##### TEXTE FOURNI #####
L'UCPA étudie la satisfaction des clients
« Nous avons une démarche de qualité individualisée, témoigne Laurence Chouvet, coordinatrice qualité à l'Union nationale des centres sportifs de plein air (UCPA). Un questionnaire est distribué à tous les stagiaires. Nous avons testé la réponse par voie postale, mais aujourd'hui, les préférences vont vers une réponse directe sur le site à la fin du stage. Nous avons besoin d'obtenir des informations en cours de saison, pour réaliser des actions correctives immédiates, et aussi d'une "photo" de satisfaction globale de la saison. » Le logiciel Question de Grimmersoft permet d'intégrer les deux fonctionnalités. Chacun des 130 centres dispose d'une version "bridée" pour le traitement des questionnaires. Les moniteurs saisissent les données à la main à la fin de chaque stage. En tout, 25 000 questionnaires seront traités pendant la saison. La version du logiciel installée sur leurs postes édite les tableaux de bord hebdomadaires et mensuels, sous Excel. Les données sont aussi rapatriées vers le service qualité de l'UCPA pour la consolidation par fusion des fichiers. Ici, on produit les tableaux de bord de satisfaction à l'échelle régionale et nationale. Les résultats de la saison sont envoyés vers l'ensemble des directions des centres et aux responsables du siège, en version papier ou sur CD. « Nous avons apprécié le service et les développements complémentaires réalisés par l'éditeur, qui nous ont permis de mettre en place une interface presse-bouton pour nos moniteurs sportifs et hôtesses d'accueil », conclut Laurence Chouvet.
#####
### [VOTRE CONSIGNE]
D'après le texte sur la satisfaction des clients de l'UCPA, combien de questionnaires seront traités pendant la saison ? Répondez en une phrase, s'il vous plaît.
##### DONNÉES SOURCES #####
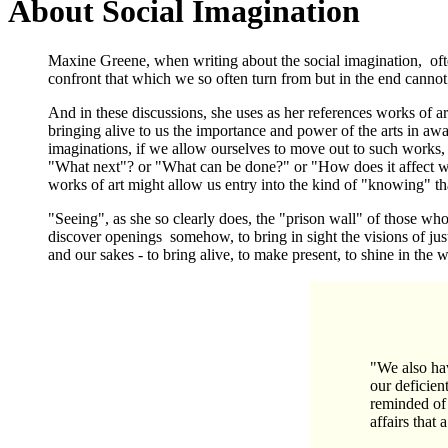
About Social Imagination
Maxine Greene, when writing about the social imagination, often
confront that which we so often turn from but in the end cannot
And in these discussions, she uses as her references works of art
bringing alive to us the importance and power of the arts in awa
imaginations, if we allow ourselves to move out to such works
"What next"? or "What can be done?" or "How does it affect w
works of art might allow us entry into the kind of "knowing" tha
"Seeing", as she so clearly does, the "prison wall" of those who 
discover openings somehow, to bring in sight the visions of just
and our sakes - to bring alive, to make present, to shine in th
"We also hav
our deficient
reminded of 
affairs that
#####
### [RÉPONSE]
En tout, 25 000 questionnaires seront traités pendant la saison.